Subito prima del recital, il commovente abbraccio tra Roberto con la madre Antonietta, arrivata appositamente dalla Calabria. La stessa, assieme al padre e alla fidanzata belga, per tutta la durata della performance lo ha accompagnato dal palco Reale spiritualmente per mano. Una emozione che ha coinvolto tutti gli astanti e lo stesso Roberto. Iniziata quando il pianista da dietro il palco, di nascosto, ha visto il pubblico affluire nella platea. Continuata quando a prendere il sopravvento sono state le note e le melodie create dai due artisti.
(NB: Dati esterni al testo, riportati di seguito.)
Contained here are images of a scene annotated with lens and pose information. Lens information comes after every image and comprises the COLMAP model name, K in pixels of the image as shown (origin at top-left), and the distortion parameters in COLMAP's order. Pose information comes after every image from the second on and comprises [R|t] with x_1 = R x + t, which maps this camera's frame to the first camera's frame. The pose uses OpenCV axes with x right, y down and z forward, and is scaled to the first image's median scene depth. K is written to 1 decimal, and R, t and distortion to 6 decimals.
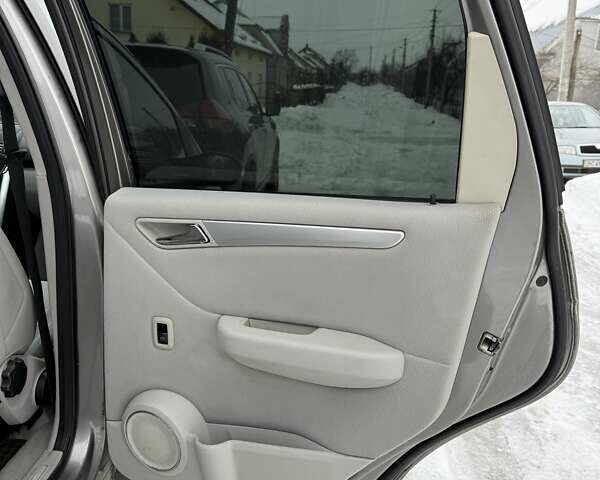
lens RADIAL K [[567.8, 0, 301.3], [0, 567.8, 252.8], [0, 0, 1]] dist [0.172939, -0.362347]
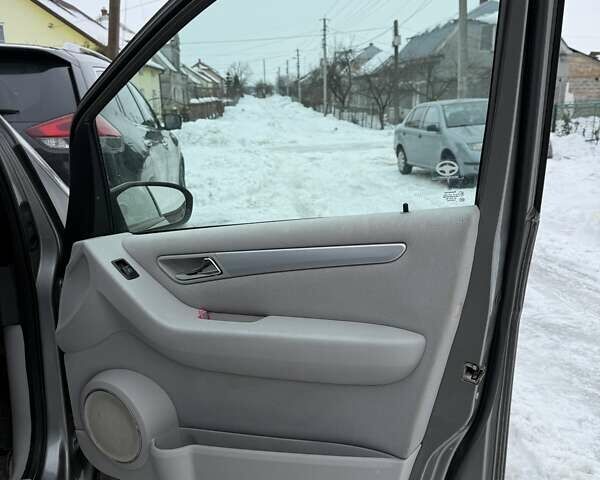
lens RADIAL K [[487.1, 0, 282.2], [0, 487.1, 240.0], [0, 0, 1]] dist [0.053943, 0.000392]
pose [[0.982906, -0.098047, 0.155830, -0.013368], [0.100691, 0.994876, -0.009143, -0.034966], [-0.154135, 0.024677, 0.987742, 0.170988]]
Esplosa alla fine dell’ultimo accordo di pianoforte, allorquando il caloroso applauso del pubblico, protrattosi ininterrottamente per otto minuti, ne ha sigillato, se mai c’è ne fosse stato bisogno, la piena consacrazione. E a darne ulteriore conferma, l’ovazione elevatasi dal loggione, storica anima critica e termometro di apprezzamento della Scala, e le sette uscite di ringraziamento che Josè Van Dam ha voluto effettuare tenendo per mano e ringraziando pubblicamente il giovane pianista miletese.

Lo stesso direttore artistico Fortunato Artombine, al termine del recital, ha voluto fare i complimenti a Roberto Giordano. “Un’atmosfera unica – ha affermato l’artista miletese – che solo un teatro come la Scala può regalare. Davanti ad un pubblico che ti comprende veramente e con il quale si riesce a dividere le emozioni e tutto quello che tu stai, in quel momento, trasmettendo. Esibirsi alla Scala – ha aggiunto – vuol dire sentirsi addosso la responsabilità di una grande tradizione e di una eredità lasciata da tutti i grandi artisti, tra i quali lo stesso Giuseppe Verdi, che, in varie epoche, si sono succeduti su questo palco”. Un Roberto Giordano che fa dell’umiltà la sua forza, sempre disponibile e che, nonostante la sua giovane età, vanta una carriera artistica che lo ha portato e lo porterà ad esibirsi nei più grandi teatri del mondo.